More homeowners are beginning to expand into the neighborhood. This is a way to prevent developers from buying homes, tearing them down, and making them an eyesore. But it’s also a way to create more space for family and friends.Celebrities and wealthy investors have been doing it for years.

For example, who is Elon Musk richest person in the worldbought six houses on two streets in Los Angeles in the last decade.In addition to the Northern California home, if you add up $100 million in real estate spending, according to the Journal. Microsoft co-founder Paul Allen combined 13 lots and about eight homes into one complex on Mercer Island, Washington. Estimated $130 millionAmazon founder Jeff Bezos bought a 24,000-square-foot house next door to his home in Medina, Washington, for $53 million in 2010, the WSJ reports. report.

But it’s becoming increasingly common for homebuyers with significantly lower net worths to spread out across their neighborhoods, real estate agents told the WSJ. surged at times. remote work became commonplace. Many of these deals are private and are made through personal networks before the home is officially on the market.

And whether it’s literal or the surrounding community, many people make such purchases to store things in their families.

“The land is worth more than the house here. .

Huggins had already purchased her neighbor’s house for $740,000 in 2019 after seeing another house in the neighborhood sold, demolished, and replaced with a bigger new home. Before buying the house next door to her, she met its owner before she died, he was a man in his 90s, and Huggins decided the man’s daughter was a fair price. I was able to buy it off the market for a reasonable price.

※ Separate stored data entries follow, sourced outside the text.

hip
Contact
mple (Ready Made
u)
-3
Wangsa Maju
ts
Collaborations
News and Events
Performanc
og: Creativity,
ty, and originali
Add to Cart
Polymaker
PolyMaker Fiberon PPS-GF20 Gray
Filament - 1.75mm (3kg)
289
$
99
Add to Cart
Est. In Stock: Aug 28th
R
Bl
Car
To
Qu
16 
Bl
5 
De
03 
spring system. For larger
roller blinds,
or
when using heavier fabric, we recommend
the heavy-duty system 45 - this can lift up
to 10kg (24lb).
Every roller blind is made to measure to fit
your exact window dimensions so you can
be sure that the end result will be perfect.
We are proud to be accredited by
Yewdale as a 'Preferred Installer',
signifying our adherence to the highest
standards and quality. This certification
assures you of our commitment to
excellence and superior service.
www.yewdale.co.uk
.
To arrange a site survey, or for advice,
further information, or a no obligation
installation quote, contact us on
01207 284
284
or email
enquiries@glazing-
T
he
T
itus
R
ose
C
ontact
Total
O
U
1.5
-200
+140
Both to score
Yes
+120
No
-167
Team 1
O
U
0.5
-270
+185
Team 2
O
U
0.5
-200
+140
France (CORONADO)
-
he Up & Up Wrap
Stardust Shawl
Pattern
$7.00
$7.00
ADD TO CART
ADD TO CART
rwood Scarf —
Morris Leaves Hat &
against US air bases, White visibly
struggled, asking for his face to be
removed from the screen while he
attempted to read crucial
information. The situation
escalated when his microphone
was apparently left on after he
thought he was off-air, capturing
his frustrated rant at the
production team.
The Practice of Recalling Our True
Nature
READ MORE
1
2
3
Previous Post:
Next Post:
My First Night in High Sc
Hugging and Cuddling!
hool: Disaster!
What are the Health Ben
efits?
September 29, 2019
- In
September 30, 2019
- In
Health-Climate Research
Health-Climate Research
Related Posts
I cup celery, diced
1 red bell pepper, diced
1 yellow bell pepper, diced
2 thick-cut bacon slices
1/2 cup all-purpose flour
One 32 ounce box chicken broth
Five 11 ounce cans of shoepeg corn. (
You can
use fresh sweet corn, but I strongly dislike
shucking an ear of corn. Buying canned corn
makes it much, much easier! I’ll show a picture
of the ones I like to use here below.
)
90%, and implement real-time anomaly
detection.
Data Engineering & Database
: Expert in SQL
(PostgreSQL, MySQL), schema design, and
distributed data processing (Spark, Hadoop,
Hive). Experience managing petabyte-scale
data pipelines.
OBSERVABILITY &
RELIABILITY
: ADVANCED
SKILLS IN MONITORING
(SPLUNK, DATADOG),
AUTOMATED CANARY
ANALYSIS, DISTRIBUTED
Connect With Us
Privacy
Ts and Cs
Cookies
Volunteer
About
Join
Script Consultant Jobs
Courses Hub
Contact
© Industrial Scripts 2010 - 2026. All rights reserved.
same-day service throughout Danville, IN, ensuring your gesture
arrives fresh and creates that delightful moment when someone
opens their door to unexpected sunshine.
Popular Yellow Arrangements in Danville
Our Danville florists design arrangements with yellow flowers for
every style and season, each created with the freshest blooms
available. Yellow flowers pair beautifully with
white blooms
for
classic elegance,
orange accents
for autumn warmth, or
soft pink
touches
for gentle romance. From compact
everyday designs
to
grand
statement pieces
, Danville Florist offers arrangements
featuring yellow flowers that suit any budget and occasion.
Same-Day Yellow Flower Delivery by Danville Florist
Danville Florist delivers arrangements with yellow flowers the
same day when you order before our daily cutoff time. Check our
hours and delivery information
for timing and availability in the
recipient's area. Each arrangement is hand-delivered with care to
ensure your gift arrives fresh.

San Francisco couple Mae and Henry Lee also bought the house next door in 2019 for their adult children who work in the Bay Area, according to the Journal. He told the WSJ that he bought a house in his neighborhood to serve as an expansion space for the .

Neighbors may also treat block vacancies as opportunities for unity.

Bob Champy, an agent for William LaVais Real Estate in Concord, Massachusetts, told the WSJ that he oversaw a group of people last year who offered to buy a neighbor’s house for $2.6 million in cash. rice field. , instead of a disturbed house.

It reminds me of another recent trend. It’s the Suburban Homeowners Association. blocking Prevent big investors from buying up your neighborhood.

“I don’t want a big, scary house next door,” Huggins said.